The Type-Token Ratio (TTR) is a pretty simple calculation. It is a measure of how many unique words are used in a corpus relative to the total words in the corpus. There is a detailed write-up of the process here, but the formula is really simple:

\[\frac{Number\ of\ Unique\ Words}{Total\ Words}\times100\]

As a silly, simple example, let’s use: The quick brown fox jumps over the lazy dog. The word “the” is the only word used more than once in this sentence.

\[{Number\ of\ Unique\ Words}=8\] \[{Total\ Words}=9\] \[{TTR}=\frac{8}{9}\times100=88.9\%\] A low TTR means that there are more words that are used again and again in the data, while a high TTR (maximum of 100%) means that few words are repeated in the dataset.

An Important Characteristic of TTR: While it’s alluring in its simplicity, it does have an important limitation, in that the more raw text there is in the “document” being evaluated, all things being equal, the lower the TTR will be, as the denominator grows with each additional word in the document. This wasn’t immediately obvious to me, but it became apparent in my initial stab at this analysis. We’ll come back to this important detail later.

The Approach: Trump’s TTR vs. a Comparison Set

Calculating the TTR solely for Trump’s tweets would just return a percentage, which wouldn’t be particularly enlightening. We’ll need some context. The approach I took was to also calculate and examine the TTR for each of the 12 Democratic candidates who made the cut to be on the Democratic debate stage on October 15, 2019. These felt like they were a good comparison set, as I’m focusing on “reasonably viable candidates who are attempting to win the U.S. Presidential election in 2020.”

Setup to Get the Data

There’s a little bit of setup required to use rtweet, in that a (free) app has to be created in the Twitter Developer Console. The credentials for that app can then be stored in a .Renviron file and then read in with Sys.getenv().

- Things to do -
1. In the text on the type-token ratio, how many Democratic candidates make up the comparison set?
2. Decide whether each statement agrees with the text on the type-token ratio, and quote the words that settle it: (a) A high TTR means that many words are repeated. (b) The app credentials can be kept in a .Renviron file. (c) All things being equal, more raw text in a document lowers its TTR.
The entries placed after this text have no role here.

- Extracted records -
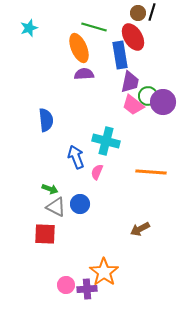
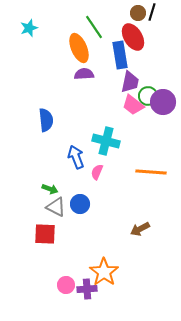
green line: rotated 40 degrees clockwise
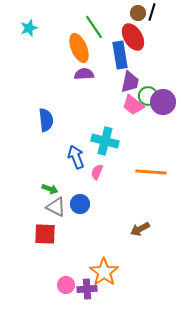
cyan cross: moved 1 px left
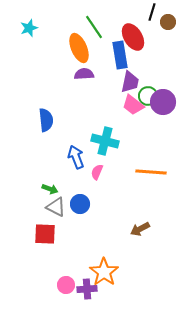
brown circle: moved 30 px right, 9 px down
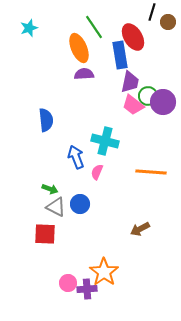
pink circle: moved 2 px right, 2 px up
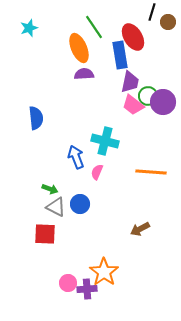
blue semicircle: moved 10 px left, 2 px up
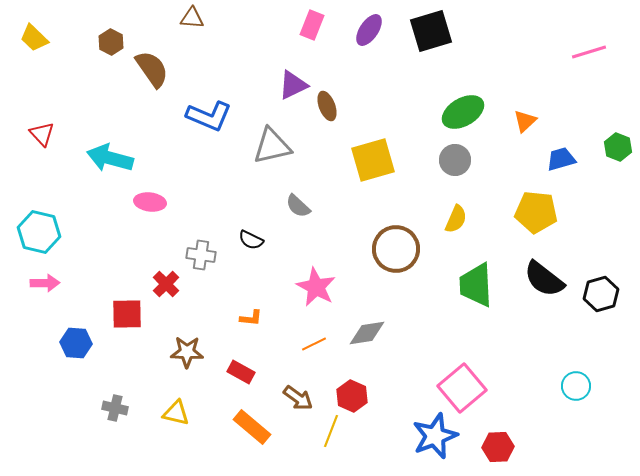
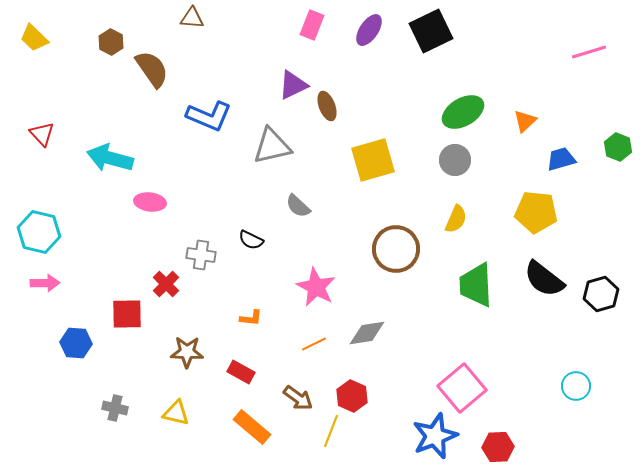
black square at (431, 31): rotated 9 degrees counterclockwise
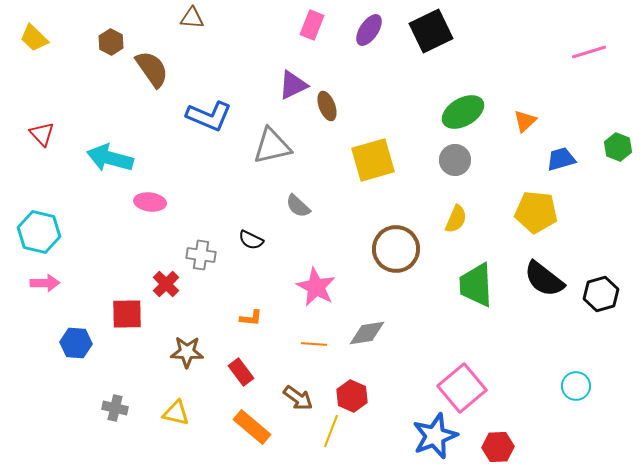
orange line at (314, 344): rotated 30 degrees clockwise
red rectangle at (241, 372): rotated 24 degrees clockwise
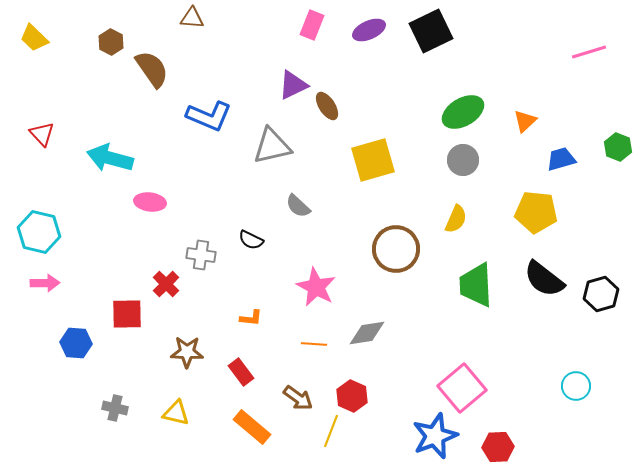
purple ellipse at (369, 30): rotated 32 degrees clockwise
brown ellipse at (327, 106): rotated 12 degrees counterclockwise
gray circle at (455, 160): moved 8 px right
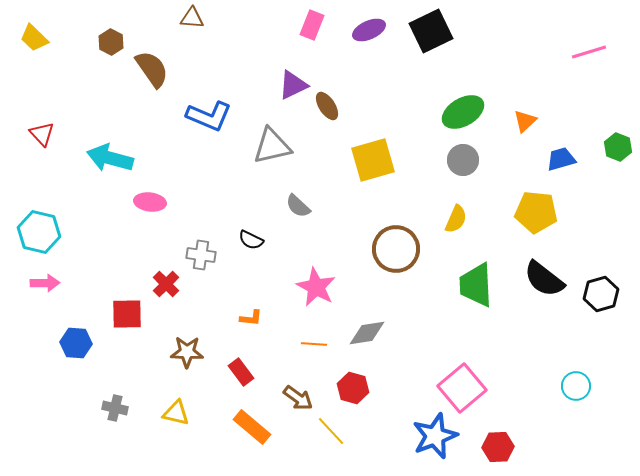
red hexagon at (352, 396): moved 1 px right, 8 px up; rotated 8 degrees counterclockwise
yellow line at (331, 431): rotated 64 degrees counterclockwise
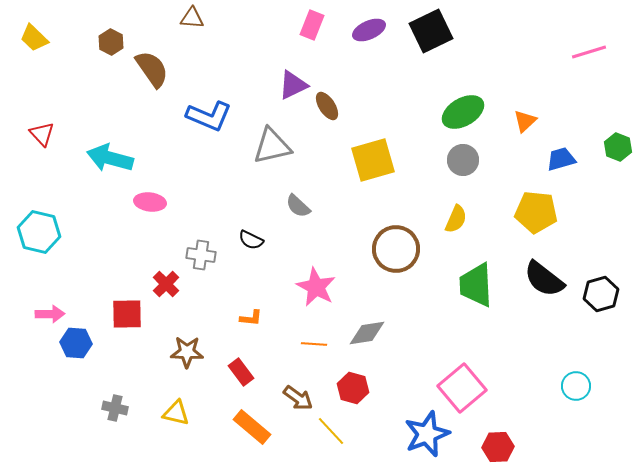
pink arrow at (45, 283): moved 5 px right, 31 px down
blue star at (435, 436): moved 8 px left, 2 px up
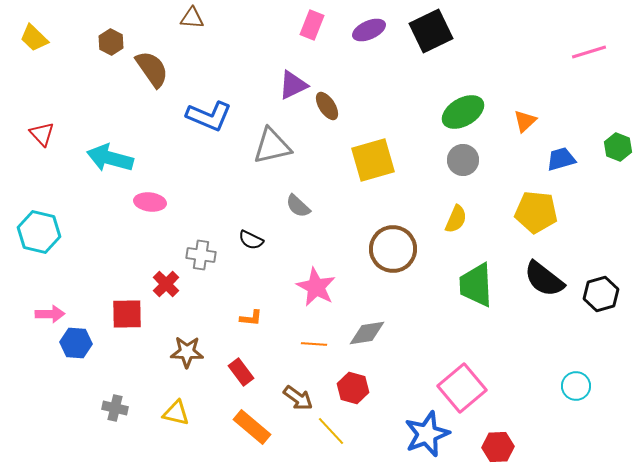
brown circle at (396, 249): moved 3 px left
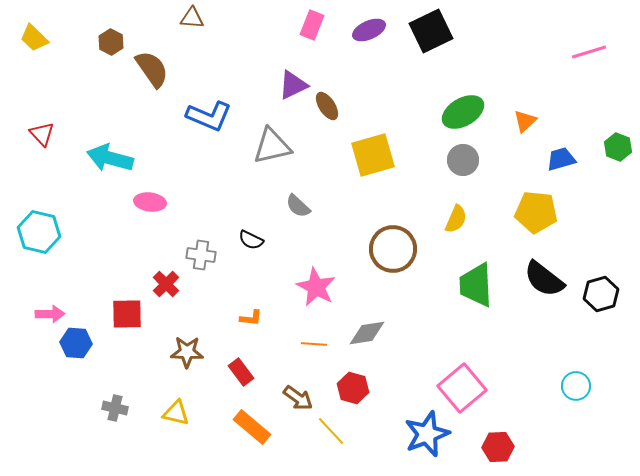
yellow square at (373, 160): moved 5 px up
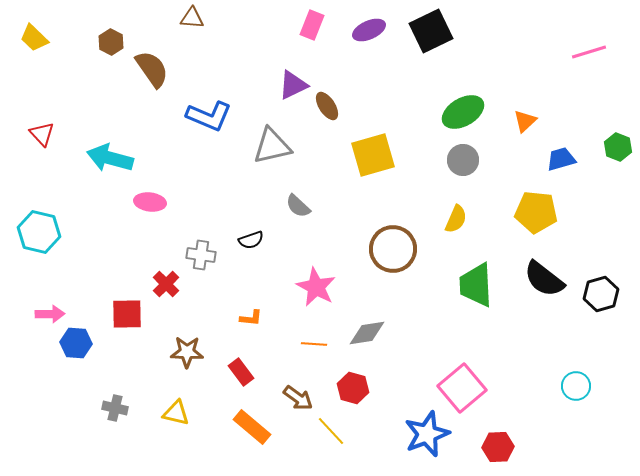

- Responses to the tasks -
1. Twelve, the candidates who made the cut for the Democratic debate stage on October 15, 2019.

2.
(a) No: "a high TTR (maximum of 100%) means that few words are repeated in the dataset."
(b) Yes: "The credentials for that app can then be stored in a .Renviron file"
(c) Yes: "all things being equal, the lower the TTR will be"